The Office of the Economic Commission for Latin America and the Caribbean (ECLAC) in Montevideo, Uruguay held an Introductory Course on the EQuIP Methodology for the Analysis of Global Value Chains on Wednesday, December 2, with the participation of national and international consultants from ECLAC and the United Nations Industrial Development Organization (UNIDO).
At the event, the Office presented an analysis of Uruguay’s position in Value Chains utilizing the Global Input-Output Tables launched by ECLAC’s International Trade Division, along with an analysis applying the new Economic Use classification established by the United Nations Conference on Trade and Development (UNCTAD) to original information on trade policy.
As a result, it can be seen that Uruguay’s participation is biased towards backward linkages in the region, but that over time it has achieved more participation in primary products that have forward linkages, while losing relevance as the final stage along chains. The goods most associated with participation in chains – intermediate industrial goods with a specific use – are inserted in global markets with low MFN tariffs or in highly protected regional markets, such as the Southern Common Market (MERCOSUR), and through rules of origin that are not particularly strict.

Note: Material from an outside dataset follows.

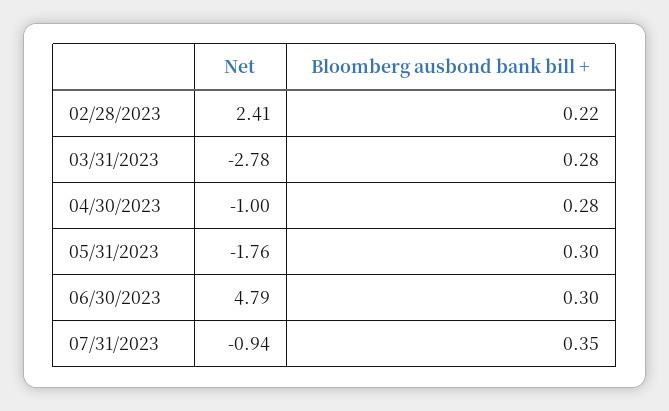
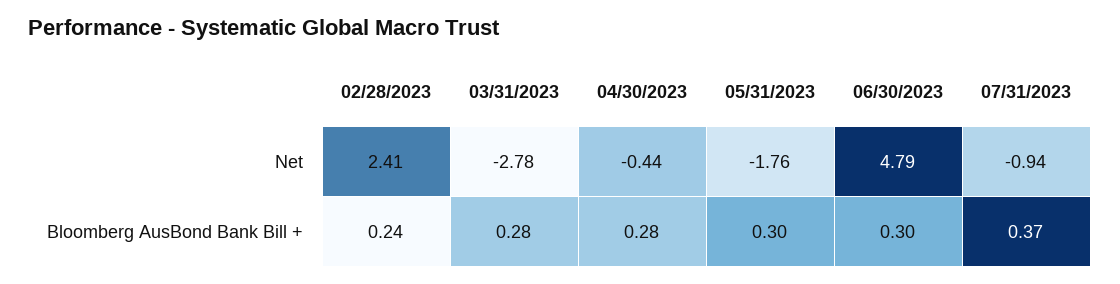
Bloomberg ausbond bank bill +, 02/28/2023: 0.22 -> 0.24
Net, 04/30/2023: -1 -> -0.44
Bloomberg ausbond bank bill +, 07/31/2023: 0.35 -> 0.37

In addition, tax exemptions have been the preferred taxation policy for these types of goods, while direct support measures have not been able to maintain or attract the segments closest to final demand. This study offers preliminary evidence that the preferred policies vary a great deal depending on the type of participation in chains that is being targeted for stimulation.
In the framework of a joint project between ECLAC, the Office of the United Nations Resident Coordinator, and UNIDO, a deeper analysis will be carried out of Value Chains in three sectors with potential for upgrading in the chain: the biopharma sector, the forestry-timber sector and the chemical sector.